Только на четвертый день он пообедал вместе со всеми и объявил, что ему завтра с утра в городе нужно быть. Послали тут же Анечку за стариком Михеичем. А пока суд да дело, взялся он ходики чинить, да что-то у него не заладилось. В доме Евдокия только на кухне возилась. Он зашел в просторную кухню, постоял у порога, оглядывая, как и что тут приспособлено, и говорит:
– Придется еще раз приехать, часы починить.
– Да стоит ли из-за одних часов приезжать? – спрашивает с умыслом Евдокия. А сама же и застыдилась, как девка молоденькая.
– Так я не только из-за часов, – отвечает Шапкин с улыбкой и без смущения. Но то, что хотелось сказать, не выговаривается.
– Понятно, из-за оплаты, – подзадоривает его Евдокия, а у самой грудь ходуном ходит, щеки пылают.
– Нет, для вас я бесплатно готов. Так позволите приехать?..
Евдокия задом, задом – и в дверь. Чесанула под бугор в низинку у пруда! Села, уткнулась в подол и давай реветь.
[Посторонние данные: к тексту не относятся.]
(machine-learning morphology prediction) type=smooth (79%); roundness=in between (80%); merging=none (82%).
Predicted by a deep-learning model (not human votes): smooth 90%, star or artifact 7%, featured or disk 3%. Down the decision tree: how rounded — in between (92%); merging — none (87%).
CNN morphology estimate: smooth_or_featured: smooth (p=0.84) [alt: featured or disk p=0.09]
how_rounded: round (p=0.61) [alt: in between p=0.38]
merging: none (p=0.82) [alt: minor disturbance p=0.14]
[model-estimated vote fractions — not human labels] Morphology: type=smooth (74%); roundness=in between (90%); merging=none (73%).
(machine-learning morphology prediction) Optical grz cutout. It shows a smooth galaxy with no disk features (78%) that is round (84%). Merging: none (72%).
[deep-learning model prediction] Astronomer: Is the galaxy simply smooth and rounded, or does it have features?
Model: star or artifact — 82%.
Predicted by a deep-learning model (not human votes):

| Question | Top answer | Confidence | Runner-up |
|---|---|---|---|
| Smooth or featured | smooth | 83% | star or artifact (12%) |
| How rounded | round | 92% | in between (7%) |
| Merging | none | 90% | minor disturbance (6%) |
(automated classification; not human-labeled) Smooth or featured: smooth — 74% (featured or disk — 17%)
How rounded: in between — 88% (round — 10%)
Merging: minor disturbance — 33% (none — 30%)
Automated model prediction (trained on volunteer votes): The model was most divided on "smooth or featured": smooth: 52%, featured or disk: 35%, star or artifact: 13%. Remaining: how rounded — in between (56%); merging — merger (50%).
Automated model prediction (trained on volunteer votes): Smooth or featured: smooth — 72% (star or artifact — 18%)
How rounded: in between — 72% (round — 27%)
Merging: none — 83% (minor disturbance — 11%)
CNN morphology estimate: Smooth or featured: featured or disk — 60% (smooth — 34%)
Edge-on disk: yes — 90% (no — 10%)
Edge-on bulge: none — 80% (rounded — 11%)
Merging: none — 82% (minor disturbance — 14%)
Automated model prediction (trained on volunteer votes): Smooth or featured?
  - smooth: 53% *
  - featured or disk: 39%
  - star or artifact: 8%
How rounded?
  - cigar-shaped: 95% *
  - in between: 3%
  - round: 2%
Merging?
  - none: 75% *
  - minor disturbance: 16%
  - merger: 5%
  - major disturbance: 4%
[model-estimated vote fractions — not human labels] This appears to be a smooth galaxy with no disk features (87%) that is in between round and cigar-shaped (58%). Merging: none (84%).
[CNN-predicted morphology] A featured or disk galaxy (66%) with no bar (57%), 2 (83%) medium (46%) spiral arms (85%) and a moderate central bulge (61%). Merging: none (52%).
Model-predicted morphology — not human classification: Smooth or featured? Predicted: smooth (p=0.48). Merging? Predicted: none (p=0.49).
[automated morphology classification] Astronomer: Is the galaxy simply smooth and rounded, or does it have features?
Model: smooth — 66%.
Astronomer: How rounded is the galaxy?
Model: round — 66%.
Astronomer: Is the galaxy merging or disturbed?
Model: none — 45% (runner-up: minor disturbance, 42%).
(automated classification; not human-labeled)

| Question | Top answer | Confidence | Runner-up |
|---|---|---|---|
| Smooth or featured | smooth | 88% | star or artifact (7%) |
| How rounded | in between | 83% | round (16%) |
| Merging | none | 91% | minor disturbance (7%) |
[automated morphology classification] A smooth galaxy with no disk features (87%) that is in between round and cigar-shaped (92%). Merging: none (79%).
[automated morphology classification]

Даша за ней следом прибежала, стала успокаивать, а она – еще пуще, твердит свое:
– Не приедет он больше, не приедет…
Тимофей Шапкин чемоданчик деревянный с инструментом у передней грядушки пристроил, всем покивал на прощанье и, прежде чем в тарантас старый рядом с Михеичем усесться, говорит:
– У колеса правого обод лопнул, ошиновать надо бы.
– Надо, надо, да вишь, – ответил старик и руки дрожащие вперед вытянул, – восьмой десяток, чать, не шутка. А на мне пчельня, лошади, плотницкая и столярная работа. Бабы все работящие, тут нечего сказать, но как топор или молоток возьмут в руки, так прямо плакать хочется, на них глядючи. Ты бы хоть приглядел какую из них. А что?.. Евдоха – баба с норовом, скрывать не стану, зато мастерица что солить, что самогон изготовить. А уж пироги или щи у нее!.. Из себя хоть куда, грудь колом стоит, хлеще, чем у иной молодой девки. К ней же подходить страшно, горит вся, пылает.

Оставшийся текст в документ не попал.